Wenjie M7 (问界M7) owners have launched collective protests after it has been reported that Huawei (华为) announced an optional 896-line dual LiDAR package for the M7 just days after some buyers paid deposits for the 2026 model—orders that the company now says cannot be retrofitted or compensated. Reportedly, customers who asked sales staff on March 17 were explicitly told the car would not get the higher-resolution LiDAR; six days later Huawei unveiled the 896-line option at its spring event, a sensor the company claims has four times the perception capability of the previously promoted 192-line unit.

HarmonyOS Drive (鸿蒙智行) has reportedly told affected buyers that vehicles in the production queue before March 23 cannot be upgraded even for a fee, and no compensation scheme has been offered. Confusingly, owners note that sibling models face different rules: the M9 can allegedly be upgraded for a price and the M6 already ships with the higher-spec LiDAR, leaving M7 buyers feeling singled out. “Same money, one purchase day earlier and you get the short end,” one owner complained to reporters.

Bigger picture: a sector-wide “fast-iterate” problem

This episode is more than a brand spat. It has been reported that the M7 case echoes earlier stings—price cuts and configuration jumps have previously left early buyers facing steep depreciation—and mirrors complaints across China’s new-energy vehicle and tech-backed manufacturers such as NIO (蔚来), XPeng (小鹏) and Li Auto (理想). In China’s hyper-competitive smart-car market, companies increasingly treat vehicles like smartphones: software and hardware iterations compressed into months rather than the multi-year cycles of legacy automakers. Is rapid iteration a feature or a bug when it undercuts buyer trust?

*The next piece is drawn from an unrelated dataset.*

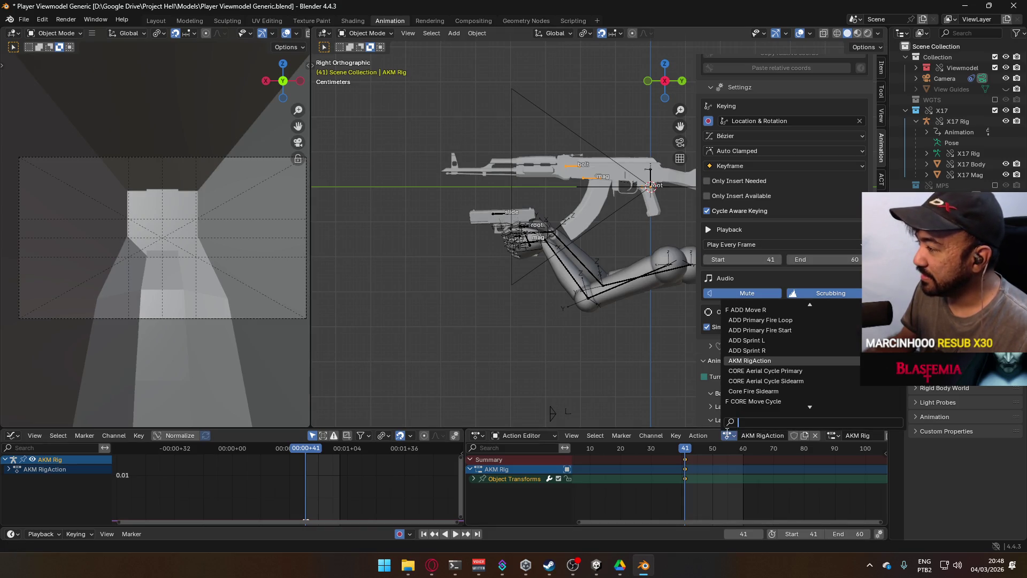
{"action": "left_click", "coordinate": [815, 435]}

Legal and regulatory voices warn of consequences. Lawyers say that if sales teams knowingly conceal imminent major改款 (model change) plans or make false “no change” assurances, that could amount to consumer fraud. Observers also point to a policy gap: there is no industry-wide “public notice” or “cooling” period for major configuration changes, leaving consumers with limited recourse when a purchase is rendered obsolete before delivery.

What needs to change

Fast upgrades accelerate capability, especially as geopolitical pressures and supply-chain constraints push Chinese firms to vertically integrate hardware and software. But technology progress cannot substitute for consumer protections. Analysts urge manufacturers to adopt clear announcement windows for major hardware changes, standardize paid upgrade paths or provide compensation to early buyers, and tighten sales disclosures. Otherwise, the race for the latest sensor or chip risks eroding the long-term user trust that the smart-car industry needs to survive its next, more mature phase.